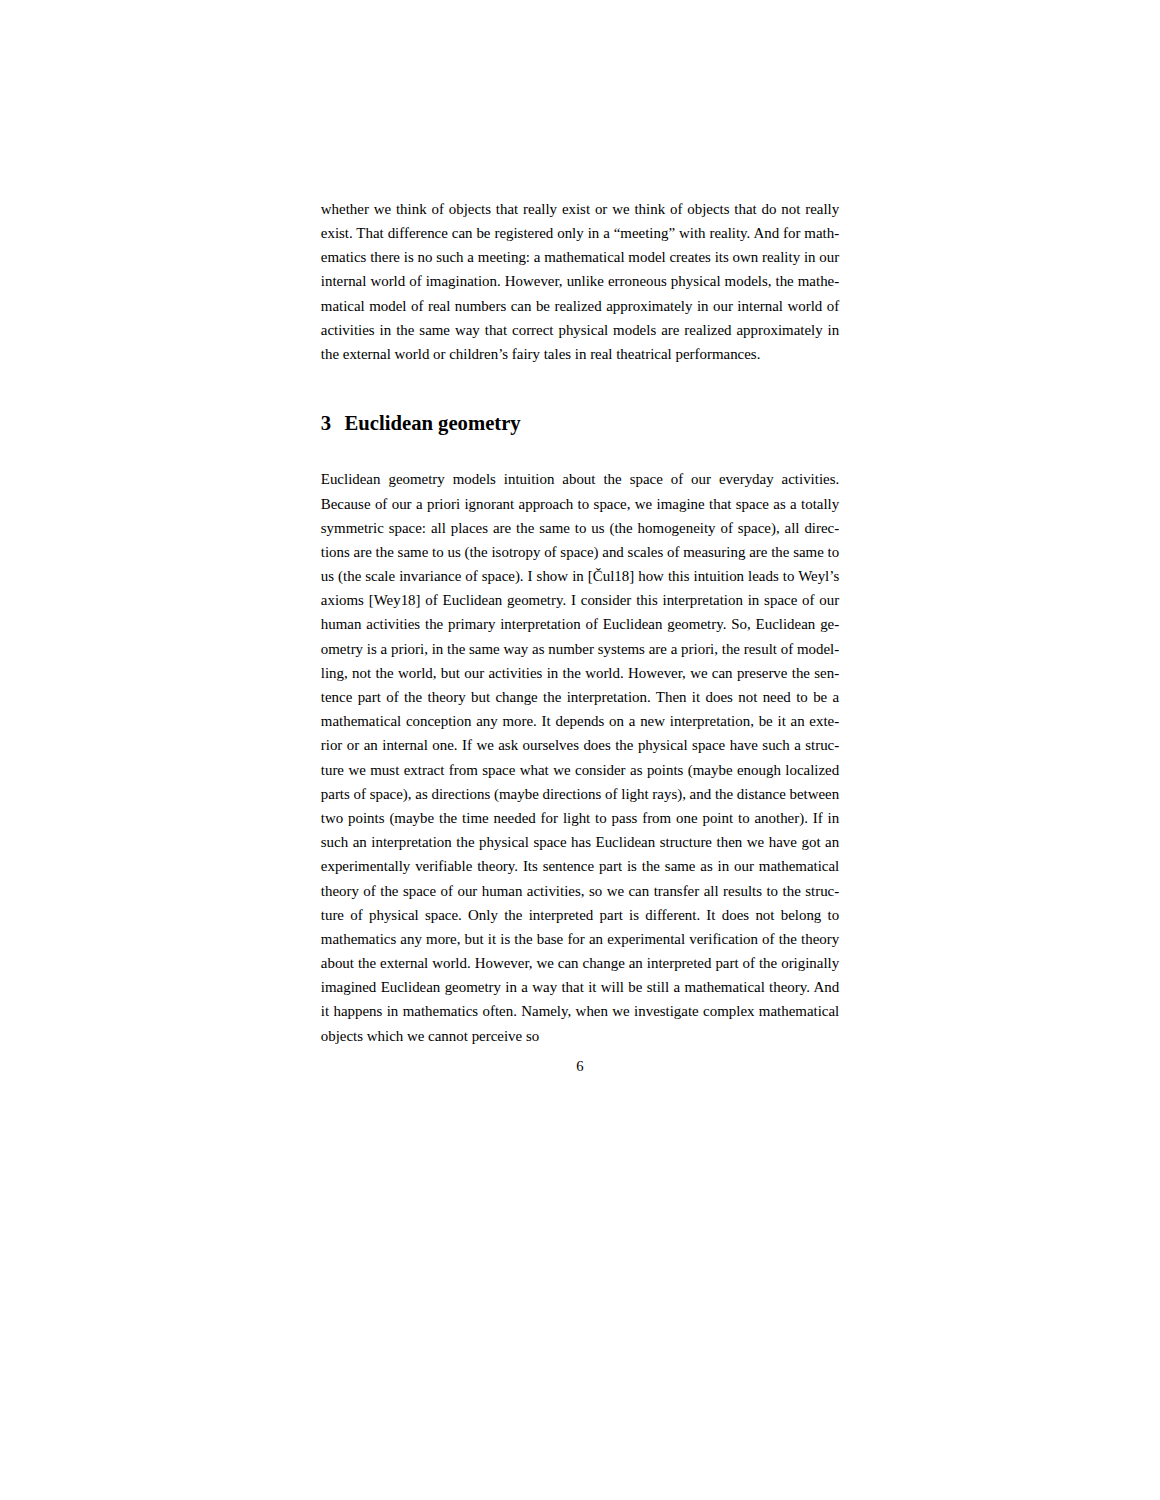whether we think of objects that really exist or we think of objects that do not really exist. That difference can be registered only in a “meeting” with reality. And for mathematics there is no such a meeting: a mathematical model creates its own reality in our internal world of imagination. However, unlike erroneous physical models, the mathematical model of real numbers can be realized approximately in our internal world of activities in the same way that correct physical models are realized approximately in the external world or children’s fairy tales in real theatrical performances.
3 Euclidean geometry
Euclidean geometry models intuition about the space of our everyday activities. Because of our a priori ignorant approach to space, we imagine that space as a totally symmetric space: all places are the same to us (the homogeneity of space), all directions are the same to us (the isotropy of space) and scales of measuring are the same to us (the scale invariance of space). I show in [Čul18] how this intuition leads to Weyl’s axioms [Wey18] of Euclidean geometry. I consider this interpretation in space of our human activities the primary interpretation of Euclidean geometry. So, Euclidean geometry is a priori, in the same way as number systems are a priori, the result of modelling, not the world, but our activities in the world. However, we can preserve the sentence part of the theory but change the interpretation. Then it does not need to be a mathematical conception any more. It depends on a new interpretation, be it an exterior or an internal one. If we ask ourselves does the physical space have such a structure we must extract from space what we consider as points (maybe enough localized parts of space), as directions (maybe directions of light rays), and the distance between two points (maybe the time needed for light to pass from one point to another). If in such an interpretation the physical space has Euclidean structure then we have got an experimentally verifiable theory. Its sentence part is the same as in our mathematical theory of the space of our human activities, so we can transfer all results to the structure of physical space. Only the interpreted part is different. It does not belong to mathematics any more, but it is the base for an experimental verification of the theory about the external world. However, we can change an interpreted part of the originally imagined Euclidean geometry in a way that it will be still a mathematical theory. And it happens in mathematics often. Namely, when we investigate complex mathematical objects which we cannot perceive so
6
__________
None of the pictures should be carried over when the data above is transcribed exactly.

whether we think of objects that really exist or we think of objects that do not really exist. That difference can be registered only in a “meeting” with reality. And for mathematics there is no such a meeting: a mathematical model creates its own reality in our internal world of imagination. However, unlike erroneous physical models, the mathematical model of real numbers can be realized approximately in our internal world of activities in the same way that correct physical models are realized approximately in the external world or children’s fairy tales in real theatrical performances.
3 Euclidean geometry
Euclidean geometry models intuition about the space of our everyday activities. Because of our a priori ignorant approach to space, we imagine that space as a totally symmetric space: all places are the same to us (the homogeneity of space), all directions are the same to us (the isotropy of space) and scales of measuring are the same to us (the scale invariance of space). I show in [Čul18] how this intuition leads to Weyl’s axioms [Wey18] of Euclidean geometry. I consider this interpretation in space of our human activities the primary interpretation of Euclidean geometry. So, Euclidean geometry is a priori, in the same way as number systems are a priori, the result of modelling, not the world, but our activities in the world. However, we can preserve the sentence part of the theory but change the interpretation. Then it does not need to be a mathematical conception any more. It depends on a new interpretation, be it an exterior or an internal one. If we ask ourselves does the physical space have such a structure we must extract from space what we consider as points (maybe enough localized parts of space), as directions (maybe directions of light rays), and the distance between two points (maybe the time needed for light to pass from one point to another). If in such an interpretation the physical space has Euclidean structure then we have got an experimentally verifiable theory. Its sentence part is the same as in our mathematical theory of the space of our human activities, so we can transfer all results to the structure of physical space. Only the interpreted part is different. It does not belong to mathematics any more, but it is the base for an experimental verification of the theory about the external world. However, we can change an interpreted part of the originally imagined Euclidean geometry in a way that it will be still a mathematical theory. And it happens in mathematics often. Namely, when we investigate complex mathematical objects which we cannot perceive so
6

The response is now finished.